Studs walked from the office, tired, almost dizzy, from the man's talk. There was a lineup on the bench, but the girl was gone. He examined his watch: twelve twenty-five, and left. But, gee, if it had only been a real and genuine proposition that would have netted him his sixty a week.
VI
He walked in the rain, north along Wabash Avenue, worn out, with his feet soaked, fighting the discouraging idea of giving up for the day, wondering where to go and what to do next. He dashed into a Thompson restaurant to get out of the rain. He noticed the clock to the right of the cashier's desk. Seven minutes to one. It probably wouldn't do much good to try any other place until at least one-thirty. He could sit here over a cup of coffee until then. Should have taken longer with his lunch. He carried his cup of coffee from the counter, put sugar into it at a service stand, and found a one-arm chair. He slouched, and stared around at the many people scattered over the place, noticing a shabby, graying man wolfing a sandwich. Two chairs away from this man, a bum snoozed half asleep over a cup of coffee. At a table, two young lads talked rapidly over plate dinners. Near them two bell-hops or doormen in braided uniforms drank coffee. Down to his right, an old man with shaking hands slobbered as he drank. All these people, some happy, some not, how many were worse off than he?

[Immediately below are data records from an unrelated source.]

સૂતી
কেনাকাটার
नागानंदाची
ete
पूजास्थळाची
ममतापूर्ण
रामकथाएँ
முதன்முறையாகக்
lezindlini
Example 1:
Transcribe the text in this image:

He drank coffee, and determined to force his mind on the problem of what to do this afternoon, and what to say when he went out looking again. He lifted the cup and noticed the manager, a sour-faced fellow in a clean white coat, move officiously around, seeming to give orders to the hustling busboys. The man took a position near the door and stood with folded arms as if he owned the joint. Studs thought of how he would hate to work for a nasty-looking bastard like that manager. In a far comer two girls talked at a table. What about them?

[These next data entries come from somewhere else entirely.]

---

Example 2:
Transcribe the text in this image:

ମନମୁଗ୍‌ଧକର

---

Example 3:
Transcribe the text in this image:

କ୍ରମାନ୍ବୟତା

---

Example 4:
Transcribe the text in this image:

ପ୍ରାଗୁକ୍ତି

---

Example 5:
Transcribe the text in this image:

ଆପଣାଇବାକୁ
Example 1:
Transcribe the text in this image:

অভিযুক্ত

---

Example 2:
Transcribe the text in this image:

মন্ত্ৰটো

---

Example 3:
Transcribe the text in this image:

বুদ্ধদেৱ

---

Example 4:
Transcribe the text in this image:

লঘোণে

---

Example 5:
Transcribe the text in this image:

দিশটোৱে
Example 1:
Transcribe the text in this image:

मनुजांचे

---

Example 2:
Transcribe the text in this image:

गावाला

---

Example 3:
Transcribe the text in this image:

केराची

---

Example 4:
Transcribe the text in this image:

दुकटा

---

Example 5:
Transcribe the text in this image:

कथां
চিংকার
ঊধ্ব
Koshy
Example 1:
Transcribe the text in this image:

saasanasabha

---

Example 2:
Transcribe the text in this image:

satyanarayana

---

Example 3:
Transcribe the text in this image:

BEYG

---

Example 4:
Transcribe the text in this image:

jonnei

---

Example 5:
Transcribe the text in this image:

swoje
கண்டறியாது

There was no urge in him now to do anything. He was too damned tired. His feet were wet, and they felt dirty. His suit seemed not to fit, hanging loosely and unpressed on his body, the trousers about the cuffs heavy from rain. He told himself that he was whipped. He told himself, that no, damn it, no, he wasn't whipped. He would just sit here a while, rest himself, get his bearings, figure out a clear line to use in getting a job, and then go out and look until he did get something.
He walked to the cashier's counter and bought a package of cigarettes. He knew he shouldn't smoke, but one now, in his present state, wouldn't hurt. Returning to his chair, he saw that his cup had been removed. He walked to the counter and came back with another cup. He lit a cigarette and inhaled deeply. He shook his head, thinking that Christ, the times sure must be hard, all right. At both places where he'd been this morning, fellows had kept streaming in. And there would be some chumps, so dumb, or so hard up, that they would fall for that bald-headed guy's paper-cup racket. Have a scientific drink of water in a scientific paper cup, he smiled to himself, drinking coffee. But Studs Lonigan had not been one of that boy's suckers. No, sir.